== Auszug ==

Sicher, man könnte sich wünschen, dass neben den Foto­grafien der ein oder anderen Skulptur und Malerei, die für den Abdruck vorgesehen waren, auch deren Originale in der Ausstellung zu sehen wären – das ist leider nur in sehr wenigen Fällen so, z.B. Sophie Taeubers Tête dada oder ihrer Composition dada (beide 1920).

Und sicher kann man darüber streiten, ob die Sortierung der Ausstellung nach geopolitischen Gesichtspunkten – in drei Sektionen von Dadas aus Ländern der Entente, den neutralen Staaten und den Mittelmächten – nicht zu weit an der betont antinationalistischen Haltung des Dadaglobe vorbei geht. Die Kuratorinnen begründen diese Stukturierung mit Verweis auf die unterschiedlichen Rahmen­bedingungen und Restriktionen, unter denen die Künstler kurz nach dem Krieg in den Über­resten des alten Europas unterwegs waren. Ich weiß nicht.

An der Faszination, die diese Ausstellung vermittelt, und an der Hochachtung für die kunsthistorische Arbeit, die dahinter steckt, ändert das nichts.

Der Katalog

Der Katalog ist bei Scheidegger&Spiess in englischer und deutscher Sprache erschienen, ist 144+160 Seiten stark und kostet schweiztypisch völlig unver­anwortliche 66 CHF (etwa 58 Euro) – und er ist jeden Rappen wert: Zwei Teile, in unter­schiedlichem Format auf unterschiedlichen Papieren gedruckt; ein wissenschaftlicher Teil mit sehr instruktiven Essays und leider zu kleinen Reproduktionen von Materialien + der Versuch einer Rekonstruktion des Dadaglobe.

Man kann auch hier an der ein oder anderen editorischen Entscheidung mäkeln. Warum wird zwar eine moderne serifenlose Type für die Rekonstruktion gewählt („historische Schriftarten“ würden „altmodisch wirken“), aber auf farbige Abbildungen verzichtet („damit der Leser einen Eindruck bekommt, wie die jeweiligen Arbeiten in den Vorstellungen der Künstler […] hätten aussehen sollen“)? Egal, das Blättern in dieser Rekonstruktion ist ein uneingeschränktes Vergnügen.

===
== Gegebene Daten ==

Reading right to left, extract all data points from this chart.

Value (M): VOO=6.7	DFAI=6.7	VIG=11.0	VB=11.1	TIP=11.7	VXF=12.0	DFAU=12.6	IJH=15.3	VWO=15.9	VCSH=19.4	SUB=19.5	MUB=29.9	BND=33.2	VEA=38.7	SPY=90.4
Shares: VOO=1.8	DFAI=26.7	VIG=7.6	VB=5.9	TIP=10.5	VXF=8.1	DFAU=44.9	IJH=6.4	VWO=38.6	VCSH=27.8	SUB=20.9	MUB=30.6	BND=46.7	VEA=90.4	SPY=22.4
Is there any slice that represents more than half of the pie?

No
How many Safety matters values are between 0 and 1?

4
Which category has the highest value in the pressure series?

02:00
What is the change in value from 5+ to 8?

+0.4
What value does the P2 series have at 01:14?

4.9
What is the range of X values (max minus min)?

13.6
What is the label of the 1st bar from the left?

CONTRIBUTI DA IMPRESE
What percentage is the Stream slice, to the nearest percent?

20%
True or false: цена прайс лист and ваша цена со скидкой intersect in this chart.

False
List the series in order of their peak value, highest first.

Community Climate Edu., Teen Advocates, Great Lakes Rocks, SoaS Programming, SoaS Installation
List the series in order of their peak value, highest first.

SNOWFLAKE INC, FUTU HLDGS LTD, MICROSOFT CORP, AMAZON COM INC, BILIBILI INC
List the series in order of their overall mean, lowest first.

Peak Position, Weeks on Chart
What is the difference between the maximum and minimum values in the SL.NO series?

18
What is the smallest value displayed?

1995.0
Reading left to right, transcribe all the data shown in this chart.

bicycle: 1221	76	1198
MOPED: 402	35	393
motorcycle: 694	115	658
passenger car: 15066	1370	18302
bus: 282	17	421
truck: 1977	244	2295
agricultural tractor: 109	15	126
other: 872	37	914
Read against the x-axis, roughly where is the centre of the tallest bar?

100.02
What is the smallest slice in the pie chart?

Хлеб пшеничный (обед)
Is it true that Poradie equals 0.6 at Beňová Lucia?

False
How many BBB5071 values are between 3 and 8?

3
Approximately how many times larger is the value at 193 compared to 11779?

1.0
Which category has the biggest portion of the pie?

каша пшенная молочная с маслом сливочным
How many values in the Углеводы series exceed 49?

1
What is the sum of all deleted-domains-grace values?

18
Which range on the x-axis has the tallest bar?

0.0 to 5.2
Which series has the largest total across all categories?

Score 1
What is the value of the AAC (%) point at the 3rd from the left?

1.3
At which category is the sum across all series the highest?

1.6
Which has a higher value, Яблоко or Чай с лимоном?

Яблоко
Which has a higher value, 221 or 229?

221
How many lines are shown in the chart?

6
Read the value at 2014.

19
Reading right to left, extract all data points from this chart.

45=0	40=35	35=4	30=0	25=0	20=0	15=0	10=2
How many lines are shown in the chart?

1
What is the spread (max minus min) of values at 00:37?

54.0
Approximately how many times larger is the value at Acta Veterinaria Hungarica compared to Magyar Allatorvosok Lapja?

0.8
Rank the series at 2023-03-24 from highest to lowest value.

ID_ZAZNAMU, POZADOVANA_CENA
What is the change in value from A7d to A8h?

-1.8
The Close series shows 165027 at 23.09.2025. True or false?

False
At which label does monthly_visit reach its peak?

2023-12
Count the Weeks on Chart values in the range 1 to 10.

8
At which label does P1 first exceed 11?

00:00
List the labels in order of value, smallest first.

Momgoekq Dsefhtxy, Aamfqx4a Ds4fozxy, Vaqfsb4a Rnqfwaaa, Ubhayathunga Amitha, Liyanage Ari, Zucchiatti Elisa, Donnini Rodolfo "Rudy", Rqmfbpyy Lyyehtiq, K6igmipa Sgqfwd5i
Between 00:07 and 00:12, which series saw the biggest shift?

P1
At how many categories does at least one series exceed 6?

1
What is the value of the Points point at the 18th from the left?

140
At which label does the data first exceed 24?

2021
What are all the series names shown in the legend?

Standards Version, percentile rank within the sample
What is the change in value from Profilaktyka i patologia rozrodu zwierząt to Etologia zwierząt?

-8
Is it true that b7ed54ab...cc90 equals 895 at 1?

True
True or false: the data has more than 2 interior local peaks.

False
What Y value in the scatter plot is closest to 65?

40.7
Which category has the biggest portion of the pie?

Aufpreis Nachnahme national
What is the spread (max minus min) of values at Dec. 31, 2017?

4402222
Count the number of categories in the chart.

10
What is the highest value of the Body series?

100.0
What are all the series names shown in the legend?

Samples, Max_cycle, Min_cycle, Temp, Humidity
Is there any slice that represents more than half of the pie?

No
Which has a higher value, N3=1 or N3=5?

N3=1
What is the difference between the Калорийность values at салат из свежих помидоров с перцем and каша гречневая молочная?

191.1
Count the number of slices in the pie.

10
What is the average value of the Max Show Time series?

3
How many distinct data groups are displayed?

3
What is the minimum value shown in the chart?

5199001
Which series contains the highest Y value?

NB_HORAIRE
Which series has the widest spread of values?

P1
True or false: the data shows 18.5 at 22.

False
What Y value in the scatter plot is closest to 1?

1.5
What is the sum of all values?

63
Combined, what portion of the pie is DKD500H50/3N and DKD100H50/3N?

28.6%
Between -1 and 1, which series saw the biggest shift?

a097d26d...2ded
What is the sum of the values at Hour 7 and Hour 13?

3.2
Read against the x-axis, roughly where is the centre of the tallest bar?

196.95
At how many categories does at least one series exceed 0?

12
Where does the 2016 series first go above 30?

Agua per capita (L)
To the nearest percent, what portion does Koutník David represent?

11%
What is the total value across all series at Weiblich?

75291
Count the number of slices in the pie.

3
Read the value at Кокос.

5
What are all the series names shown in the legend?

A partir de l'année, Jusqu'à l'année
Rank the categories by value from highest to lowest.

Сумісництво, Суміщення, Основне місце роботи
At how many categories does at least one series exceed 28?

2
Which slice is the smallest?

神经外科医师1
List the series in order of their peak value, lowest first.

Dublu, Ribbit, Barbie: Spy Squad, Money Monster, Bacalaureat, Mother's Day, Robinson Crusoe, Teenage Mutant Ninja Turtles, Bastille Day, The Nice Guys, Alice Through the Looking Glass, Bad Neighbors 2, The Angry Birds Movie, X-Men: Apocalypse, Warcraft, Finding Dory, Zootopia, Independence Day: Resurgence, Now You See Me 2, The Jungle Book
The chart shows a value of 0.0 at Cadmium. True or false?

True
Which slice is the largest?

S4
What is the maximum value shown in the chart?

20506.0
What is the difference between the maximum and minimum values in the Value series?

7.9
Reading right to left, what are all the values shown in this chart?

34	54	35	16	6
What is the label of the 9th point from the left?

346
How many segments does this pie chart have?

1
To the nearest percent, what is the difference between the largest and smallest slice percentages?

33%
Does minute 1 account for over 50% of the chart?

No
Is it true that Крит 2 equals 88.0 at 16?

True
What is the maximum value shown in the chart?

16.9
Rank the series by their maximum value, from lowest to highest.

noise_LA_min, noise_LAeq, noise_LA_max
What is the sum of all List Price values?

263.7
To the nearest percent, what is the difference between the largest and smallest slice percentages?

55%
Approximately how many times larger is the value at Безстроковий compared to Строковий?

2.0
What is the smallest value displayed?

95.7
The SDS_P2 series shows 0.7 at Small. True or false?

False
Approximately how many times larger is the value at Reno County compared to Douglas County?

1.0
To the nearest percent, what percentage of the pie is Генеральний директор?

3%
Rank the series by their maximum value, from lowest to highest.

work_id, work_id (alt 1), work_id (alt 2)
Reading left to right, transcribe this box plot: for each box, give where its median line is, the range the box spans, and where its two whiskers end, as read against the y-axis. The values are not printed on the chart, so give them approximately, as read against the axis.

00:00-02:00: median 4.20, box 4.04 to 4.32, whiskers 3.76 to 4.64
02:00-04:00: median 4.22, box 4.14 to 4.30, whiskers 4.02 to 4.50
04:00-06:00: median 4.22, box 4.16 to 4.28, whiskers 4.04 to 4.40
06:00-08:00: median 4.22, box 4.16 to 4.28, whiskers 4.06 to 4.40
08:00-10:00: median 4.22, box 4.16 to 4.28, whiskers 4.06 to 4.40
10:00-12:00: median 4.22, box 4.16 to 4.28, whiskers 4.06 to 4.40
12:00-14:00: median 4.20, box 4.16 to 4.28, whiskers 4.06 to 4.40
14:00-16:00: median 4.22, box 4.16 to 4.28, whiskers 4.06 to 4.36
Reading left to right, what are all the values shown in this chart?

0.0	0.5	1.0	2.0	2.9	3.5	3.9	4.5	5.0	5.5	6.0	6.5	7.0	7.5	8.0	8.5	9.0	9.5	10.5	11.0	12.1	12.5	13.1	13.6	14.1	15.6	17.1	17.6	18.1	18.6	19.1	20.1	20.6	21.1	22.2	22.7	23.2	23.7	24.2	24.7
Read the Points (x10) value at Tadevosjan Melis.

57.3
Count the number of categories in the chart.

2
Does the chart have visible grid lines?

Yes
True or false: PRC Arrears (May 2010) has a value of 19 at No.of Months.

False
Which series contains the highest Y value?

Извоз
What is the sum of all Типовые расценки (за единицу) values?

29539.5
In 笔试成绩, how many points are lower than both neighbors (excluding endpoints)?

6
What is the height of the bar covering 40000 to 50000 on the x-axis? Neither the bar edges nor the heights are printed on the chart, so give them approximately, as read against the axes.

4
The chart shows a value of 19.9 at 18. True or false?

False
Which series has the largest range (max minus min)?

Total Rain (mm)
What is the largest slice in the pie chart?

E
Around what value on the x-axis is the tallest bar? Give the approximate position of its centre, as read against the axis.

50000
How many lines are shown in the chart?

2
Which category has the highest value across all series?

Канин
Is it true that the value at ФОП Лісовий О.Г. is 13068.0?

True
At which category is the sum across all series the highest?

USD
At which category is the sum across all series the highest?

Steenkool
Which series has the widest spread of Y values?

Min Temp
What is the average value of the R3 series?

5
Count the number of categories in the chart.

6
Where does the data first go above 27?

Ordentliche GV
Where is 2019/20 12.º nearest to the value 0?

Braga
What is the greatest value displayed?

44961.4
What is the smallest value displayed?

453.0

===

** Aufgaben **
• 1. Beantworte die folgenden Fragen zum Auszug:
(a) Welche zwei Werke von Sophie Taeuber werden als Originale genannt, die in der Ausstellung zu sehen sind?
(b) In wie viele Sektionen ist die Ausstellung gegliedert?
(c) Wie viel kostet der Katalog?
• 2. Entnimm dem Auszug wortgetreu den Abschnitt zwischen „Und sicher kann“ und „ändert das nichts.“, beide einschließlich.

** Lösungen **
• 1.
(a) Tête dada und Composition dada (beide 1920)
(b) In drei Sektionen
(c) 66 CHF (etwa 58 Euro)

• 2.
Und sicher kann man darüber streiten, ob die Sortierung der Ausstellung nach geopolitischen Gesichtspunkten – in drei Sektionen von Dadas aus Ländern der Entente, den neutralen Staaten und den Mittelmächten – nicht zu weit an der betont antinationalistischen Haltung des Dadaglobe vorbei geht. Die Kuratorinnen begründen diese Stukturierung mit Verweis auf die unterschiedlichen Rahmen­bedingungen und Restriktionen, unter denen die Künstler kurz nach dem Krieg in den Über­resten des alten Europas unterwegs waren. Ich weiß nicht.

An der Faszination, die diese Ausstellung vermittelt, und an der Hochachtung für die kunsthistorische Arbeit, die dahinter steckt, ändert das nichts.